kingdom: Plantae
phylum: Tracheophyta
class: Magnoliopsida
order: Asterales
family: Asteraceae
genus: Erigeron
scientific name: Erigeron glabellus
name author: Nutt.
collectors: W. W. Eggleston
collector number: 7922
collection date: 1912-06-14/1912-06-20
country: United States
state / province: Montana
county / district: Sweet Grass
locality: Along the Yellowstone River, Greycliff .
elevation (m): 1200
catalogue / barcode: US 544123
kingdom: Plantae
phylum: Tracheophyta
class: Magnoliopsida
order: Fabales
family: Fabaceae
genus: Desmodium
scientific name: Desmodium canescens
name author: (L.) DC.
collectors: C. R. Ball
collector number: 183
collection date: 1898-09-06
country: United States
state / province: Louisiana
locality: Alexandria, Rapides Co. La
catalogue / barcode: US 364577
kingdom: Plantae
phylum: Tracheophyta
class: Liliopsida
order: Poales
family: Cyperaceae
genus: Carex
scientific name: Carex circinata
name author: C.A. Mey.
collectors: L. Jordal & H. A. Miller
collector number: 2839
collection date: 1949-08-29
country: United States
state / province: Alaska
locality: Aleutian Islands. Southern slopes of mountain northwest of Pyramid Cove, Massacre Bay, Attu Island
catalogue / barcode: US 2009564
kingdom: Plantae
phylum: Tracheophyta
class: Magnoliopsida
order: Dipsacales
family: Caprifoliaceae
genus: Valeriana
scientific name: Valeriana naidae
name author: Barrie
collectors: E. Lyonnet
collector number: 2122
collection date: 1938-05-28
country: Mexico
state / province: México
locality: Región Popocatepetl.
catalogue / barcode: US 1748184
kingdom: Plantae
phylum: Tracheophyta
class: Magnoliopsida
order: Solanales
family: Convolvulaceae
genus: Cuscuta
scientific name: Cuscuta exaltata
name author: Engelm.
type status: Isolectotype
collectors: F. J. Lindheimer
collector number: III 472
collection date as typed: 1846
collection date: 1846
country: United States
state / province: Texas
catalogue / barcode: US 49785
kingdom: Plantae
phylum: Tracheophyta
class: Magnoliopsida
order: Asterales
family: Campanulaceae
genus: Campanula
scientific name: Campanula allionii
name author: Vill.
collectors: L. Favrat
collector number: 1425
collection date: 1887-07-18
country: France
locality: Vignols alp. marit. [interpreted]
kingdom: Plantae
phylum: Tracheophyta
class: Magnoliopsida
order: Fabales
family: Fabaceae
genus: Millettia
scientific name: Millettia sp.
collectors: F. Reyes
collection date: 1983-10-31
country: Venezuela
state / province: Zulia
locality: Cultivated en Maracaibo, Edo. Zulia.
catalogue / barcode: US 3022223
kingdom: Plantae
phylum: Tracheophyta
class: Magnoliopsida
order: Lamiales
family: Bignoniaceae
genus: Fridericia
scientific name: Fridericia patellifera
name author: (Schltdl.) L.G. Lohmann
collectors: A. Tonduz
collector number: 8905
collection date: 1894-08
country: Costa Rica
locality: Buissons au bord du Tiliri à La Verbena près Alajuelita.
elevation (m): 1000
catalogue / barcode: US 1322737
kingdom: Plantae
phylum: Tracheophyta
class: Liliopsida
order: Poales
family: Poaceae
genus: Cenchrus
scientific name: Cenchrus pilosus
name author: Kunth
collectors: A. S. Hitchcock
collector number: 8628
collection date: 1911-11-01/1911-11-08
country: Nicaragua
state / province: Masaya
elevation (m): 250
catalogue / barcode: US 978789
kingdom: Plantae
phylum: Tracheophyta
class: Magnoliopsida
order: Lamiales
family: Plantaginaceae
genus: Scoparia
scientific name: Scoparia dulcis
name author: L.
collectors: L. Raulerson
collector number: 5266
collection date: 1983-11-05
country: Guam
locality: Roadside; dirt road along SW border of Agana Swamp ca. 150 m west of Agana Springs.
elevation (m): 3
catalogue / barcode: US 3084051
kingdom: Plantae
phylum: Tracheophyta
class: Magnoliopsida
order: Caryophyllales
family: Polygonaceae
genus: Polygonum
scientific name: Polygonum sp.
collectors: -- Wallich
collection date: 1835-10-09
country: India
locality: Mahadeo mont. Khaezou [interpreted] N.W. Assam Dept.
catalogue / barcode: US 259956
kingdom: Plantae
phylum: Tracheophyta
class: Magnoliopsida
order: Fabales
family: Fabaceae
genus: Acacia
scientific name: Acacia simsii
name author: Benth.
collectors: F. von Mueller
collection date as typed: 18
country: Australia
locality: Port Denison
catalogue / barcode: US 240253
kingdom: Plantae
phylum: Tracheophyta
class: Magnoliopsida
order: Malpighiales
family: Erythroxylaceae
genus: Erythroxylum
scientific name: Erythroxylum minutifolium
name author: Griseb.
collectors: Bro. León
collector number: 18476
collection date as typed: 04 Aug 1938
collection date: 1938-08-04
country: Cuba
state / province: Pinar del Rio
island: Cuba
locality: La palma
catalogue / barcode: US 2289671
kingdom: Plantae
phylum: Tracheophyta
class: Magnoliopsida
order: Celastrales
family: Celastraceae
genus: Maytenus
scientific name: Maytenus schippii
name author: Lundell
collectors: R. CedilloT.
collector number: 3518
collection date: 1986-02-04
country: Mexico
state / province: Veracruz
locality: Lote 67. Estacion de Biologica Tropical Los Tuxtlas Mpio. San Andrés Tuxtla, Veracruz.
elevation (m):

● ● ● ● ● ● ●

§ Given exercise
Beginning at the line containing "island: Cuba" and continuing through the end of the listing, reproduce those lines with "locality" replaced by "site" and everything else unchanged.

§ The output
island: Cuba
site: La palma
catalogue / barcode: US 2289671
kingdom: Plantae
phylum: Tracheophyta
class: Magnoliopsida
order: Celastrales
family: Celastraceae
genus: Maytenus
scientific name: Maytenus schippii
name author: Lundell
collectors: R. CedilloT.
collector number: 3518
collection date: 1986-02-04
country: Mexico
state / province: Veracruz
site: Lote 67. Estacion de Biologica Tropical Los Tuxtlas Mpio. San Andrés Tuxtla, Veracruz.
elevation (m):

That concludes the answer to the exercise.